-- start --
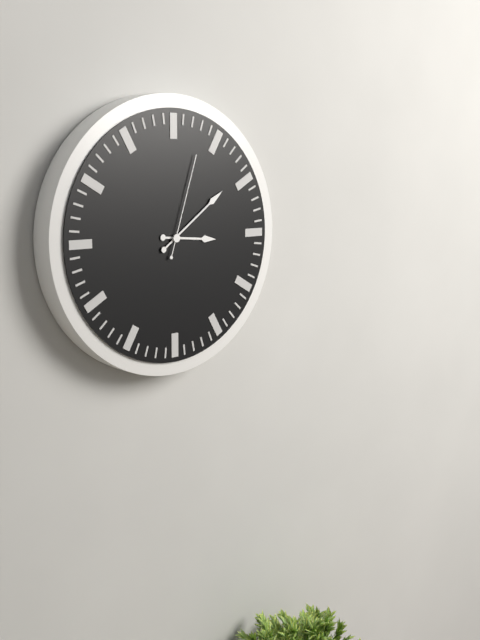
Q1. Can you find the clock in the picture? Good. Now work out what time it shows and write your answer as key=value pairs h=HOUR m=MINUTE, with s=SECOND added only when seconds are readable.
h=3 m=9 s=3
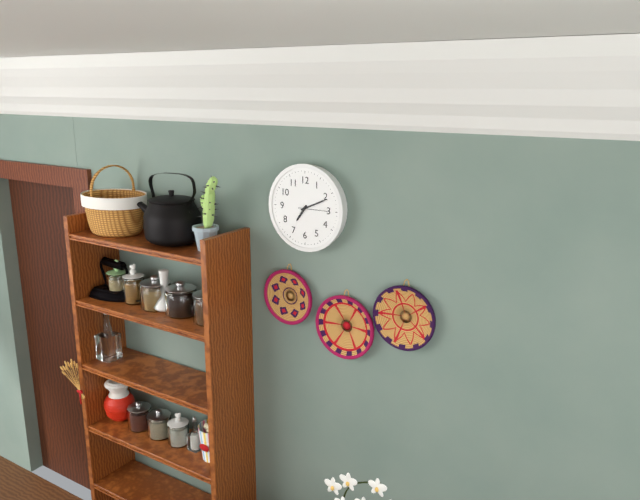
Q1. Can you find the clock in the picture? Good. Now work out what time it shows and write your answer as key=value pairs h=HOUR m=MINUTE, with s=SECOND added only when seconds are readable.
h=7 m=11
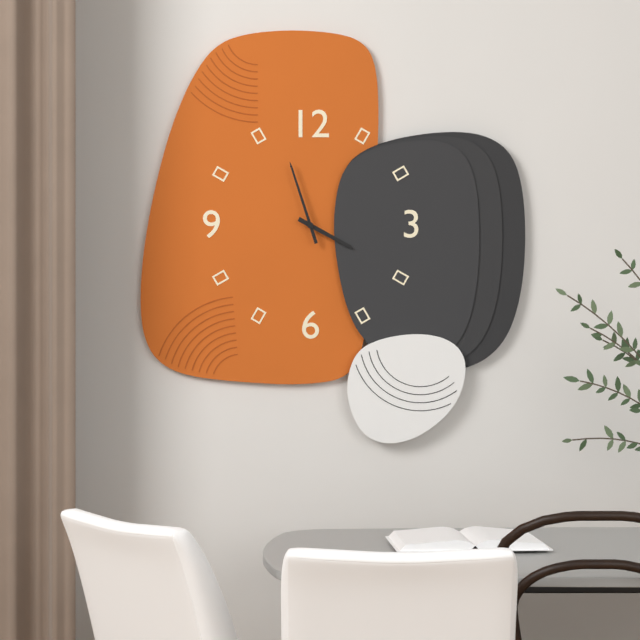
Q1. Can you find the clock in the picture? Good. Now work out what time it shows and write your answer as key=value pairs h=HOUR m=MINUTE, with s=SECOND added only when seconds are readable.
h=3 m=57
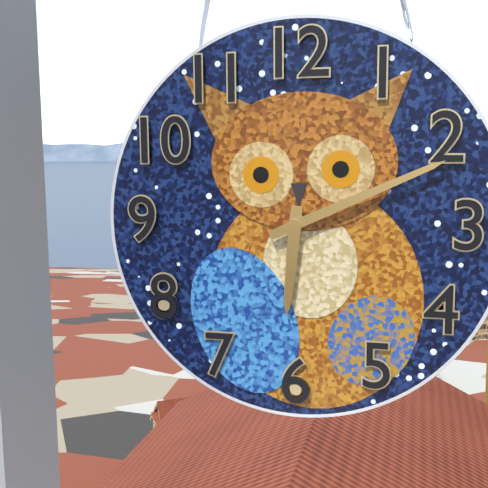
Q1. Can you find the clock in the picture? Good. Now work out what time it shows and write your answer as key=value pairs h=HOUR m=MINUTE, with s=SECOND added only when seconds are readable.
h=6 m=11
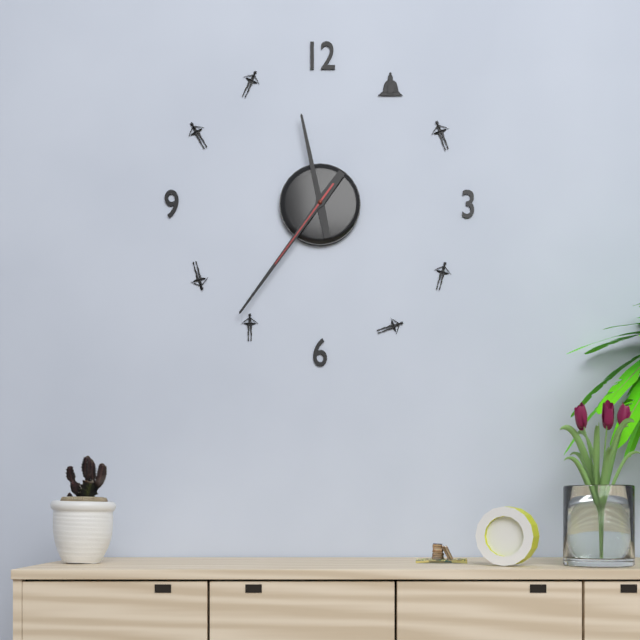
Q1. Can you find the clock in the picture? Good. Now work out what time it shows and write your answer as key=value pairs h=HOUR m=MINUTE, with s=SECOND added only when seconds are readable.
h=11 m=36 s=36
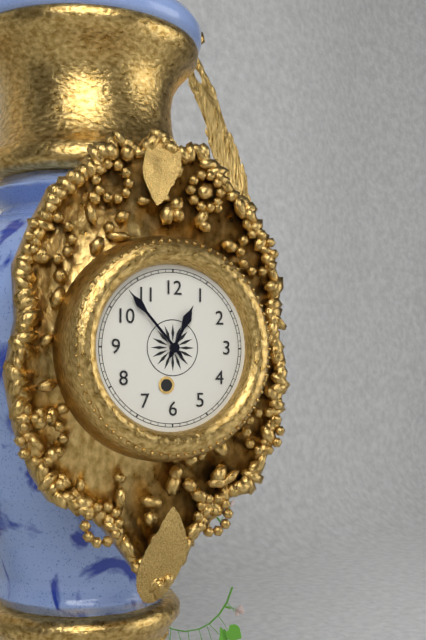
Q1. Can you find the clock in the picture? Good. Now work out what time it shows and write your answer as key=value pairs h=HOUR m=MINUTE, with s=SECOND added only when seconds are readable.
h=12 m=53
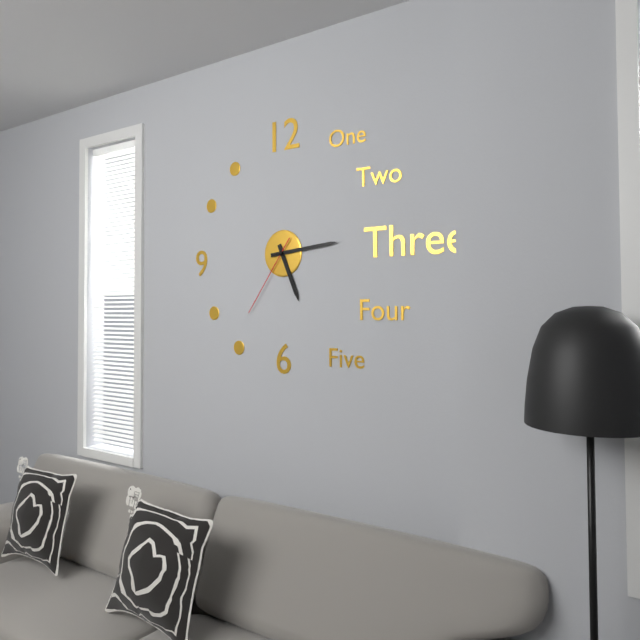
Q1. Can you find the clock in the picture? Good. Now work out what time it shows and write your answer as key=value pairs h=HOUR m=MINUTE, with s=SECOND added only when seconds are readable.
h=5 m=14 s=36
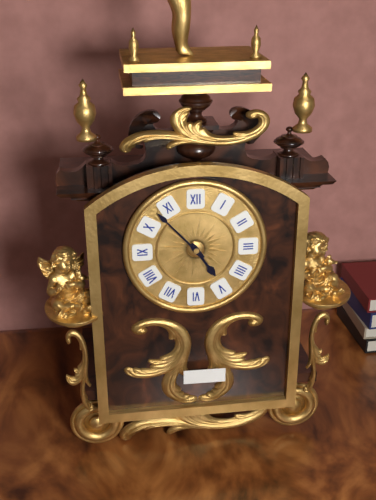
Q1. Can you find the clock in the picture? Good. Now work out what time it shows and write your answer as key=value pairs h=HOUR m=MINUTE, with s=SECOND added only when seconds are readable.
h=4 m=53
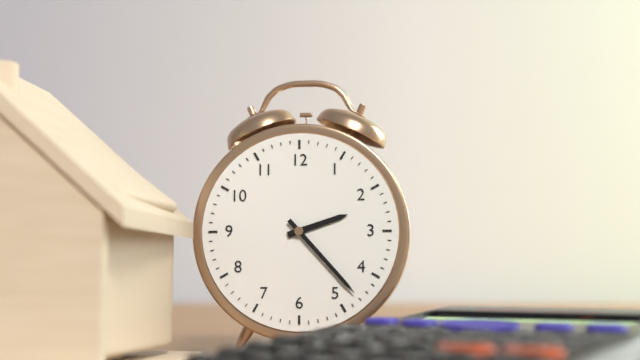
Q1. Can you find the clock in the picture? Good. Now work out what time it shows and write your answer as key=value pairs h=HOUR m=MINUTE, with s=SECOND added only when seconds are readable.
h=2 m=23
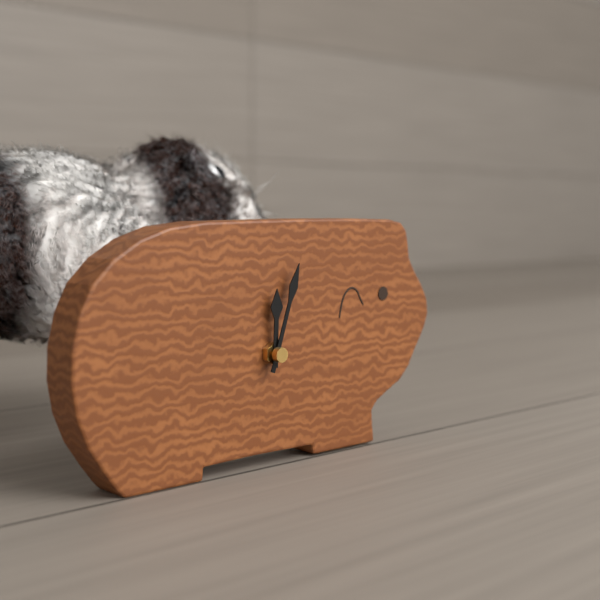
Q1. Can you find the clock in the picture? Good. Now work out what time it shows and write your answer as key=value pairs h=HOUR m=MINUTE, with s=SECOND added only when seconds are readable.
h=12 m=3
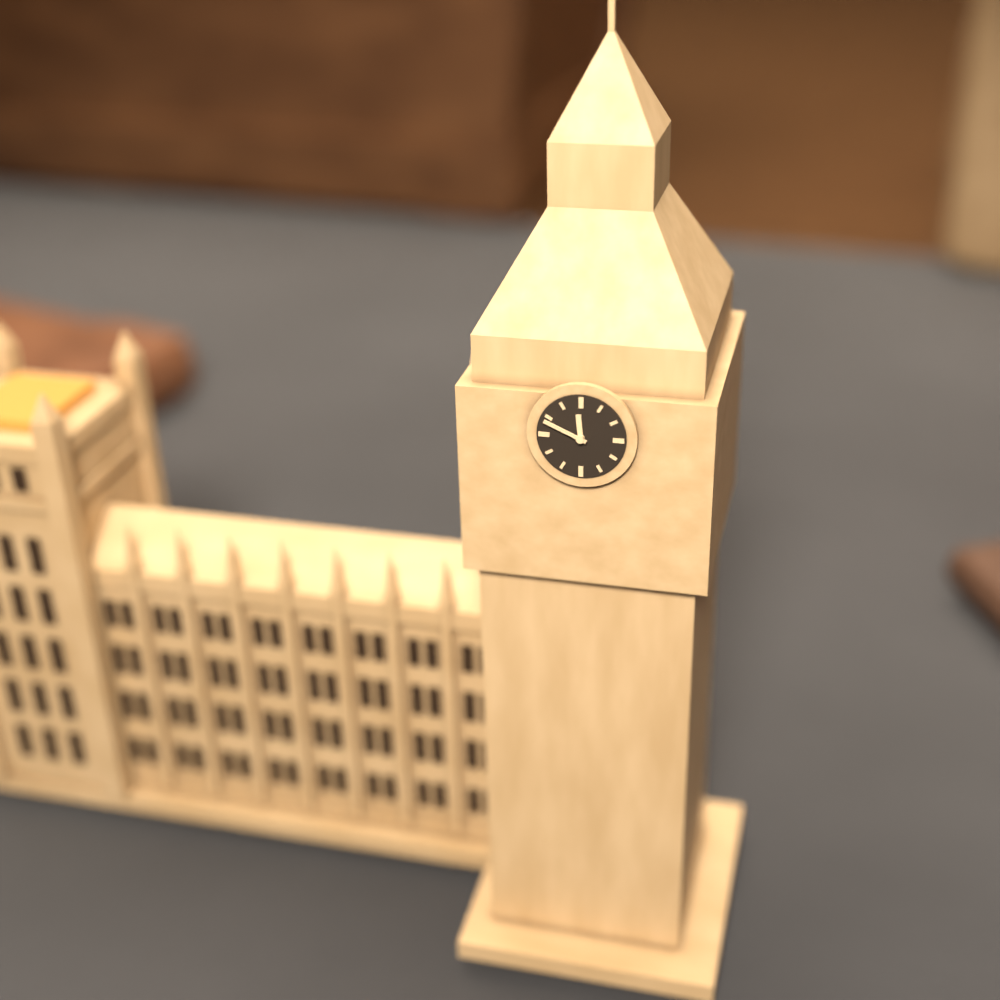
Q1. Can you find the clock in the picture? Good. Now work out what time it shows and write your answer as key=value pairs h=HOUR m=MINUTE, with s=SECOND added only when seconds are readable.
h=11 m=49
-- end --
Swap "clock" for "watch" throughout the lines of the records above and give them again with everything else unchanged. Leave the pictures out.

Solution for this exercise -
Q1. Can you find the watch in the picture? Good. Now work out what time it shows and write your answer as key=value pairs h=HOUR m=MINUTE, with s=SECOND added only when seconds are readable.
h=3 m=9 s=3
Q1. Can you find the watch in the picture? Good. Now work out what time it shows and write your answer as key=value pairs h=HOUR m=MINUTE, with s=SECOND added only when seconds are readable.
h=7 m=11
Q1. Can you find the watch in the picture? Good. Now work out what time it shows and write your answer as key=value pairs h=HOUR m=MINUTE, with s=SECOND added only when seconds are readable.
h=3 m=57
Q1. Can you find the watch in the picture? Good. Now work out what time it shows and write your answer as key=value pairs h=HOUR m=MINUTE, with s=SECOND added only when seconds are readable.
h=6 m=11
Q1. Can you find the watch in the picture? Good. Now work out what time it shows and write your answer as key=value pairs h=HOUR m=MINUTE, with s=SECOND added only when seconds are readable.
h=11 m=36 s=36
Q1. Can you find the watch in the picture? Good. Now work out what time it shows and write your answer as key=value pairs h=HOUR m=MINUTE, with s=SECOND added only when seconds are readable.
h=12 m=53
Q1. Can you find the watch in the picture? Good. Now work out what time it shows and write your answer as key=value pairs h=HOUR m=MINUTE, with s=SECOND added only when seconds are readable.
h=5 m=14 s=36
Q1. Can you find the watch in the picture? Good. Now work out what time it shows and write your answer as key=value pairs h=HOUR m=MINUTE, with s=SECOND added only when seconds are readable.
h=4 m=53
Q1. Can you find the watch in the picture? Good. Now work out what time it shows and write your answer as key=value pairs h=HOUR m=MINUTE, with s=SECOND added only when seconds are readable.
h=2 m=23
Q1. Can you find the watch in the picture? Good. Now work out what time it shows and write your answer as key=value pairs h=HOUR m=MINUTE, with s=SECOND added only when seconds are readable.
h=12 m=3
Q1. Can you find the watch in the picture? Good. Now work out what time it shows and write your answer as key=value pairs h=HOUR m=MINUTE, with s=SECOND added only when seconds are readable.
h=11 m=49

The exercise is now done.